Overview
RWKV-v5 Eagle 7B: An Efficient, Multilingual Foundation Model
RWKV/v5-Eagle-7B-pth is a 7.52 billion parameter model leveraging the innovative RWKV-v5 architecture. This architecture is notable for being an "Attention-Free Transformer," which contributes to 10-100x+ lower inference costs compared to traditional transformers, making it one of the world's greenest 7B models per token.
Key Capabilities & Characteristics
- Efficient Architecture: Built on the RWKV-v5 linear transformer, offering significant inference cost reductions.
- Extensive Training Data: Trained on 1.1 trillion tokens, comprising 70% English, 15% multi-language, and 15% code data.
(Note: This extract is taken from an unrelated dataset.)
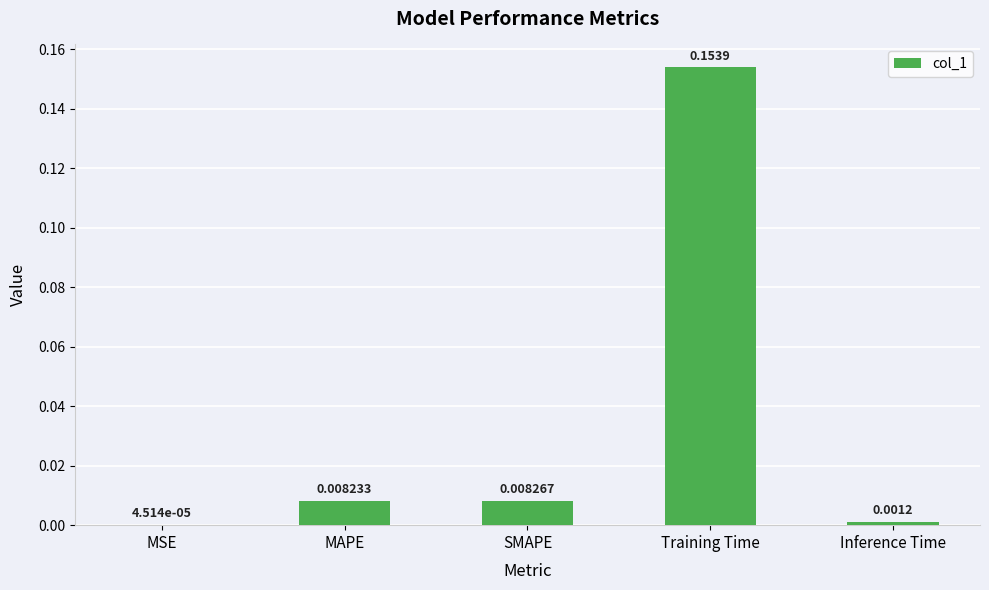

At which label is the value closest to 0?

MSE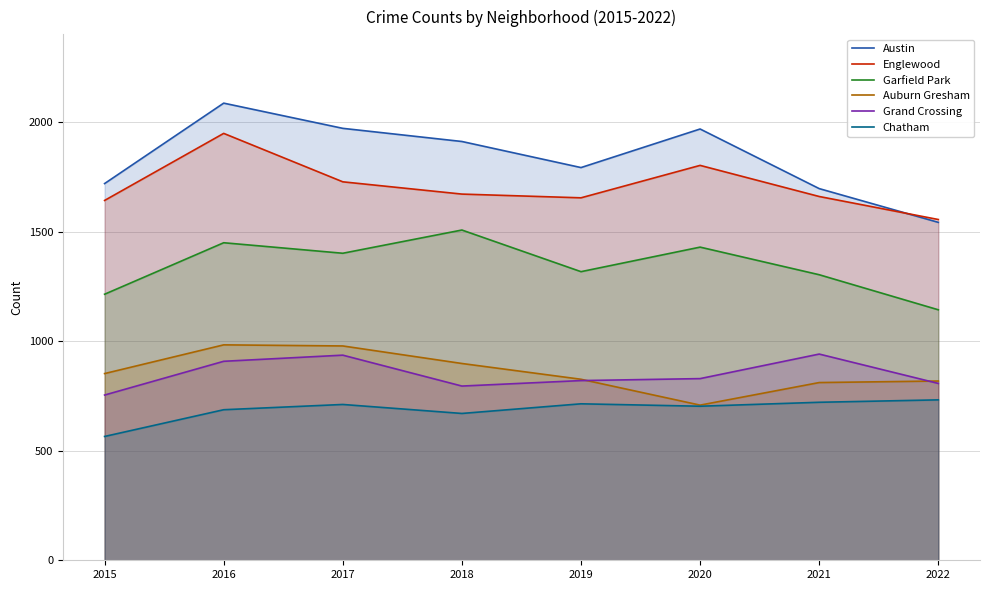

What is the difference between the highest and lowest values at 2020?

1265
- Multilingual Prowess: Demonstrates superior performance in multi-lingual benchmarks compared to other 7B class models.
- Competitive English Performance: Achieves performance levels comparable to larger models like Falcon (1.5T tokens), LLaMA2 (2T tokens), and Mistral (>2T tokens) in English evaluations, and trades blows with MPT-7B (1T tokens).
- Foundation Model: This is a base model, and while it includes a very small instruct tune, further fine-tuning is recommended for specific use cases.
Good For
- Applications requiring a highly efficient and environmentally friendly 7B parameter model.
- Tasks benefiting from strong multilingual capabilities.
- Developers looking for a powerful foundation model to fine-tune for specialized applications, especially where inference cost is a critical factor.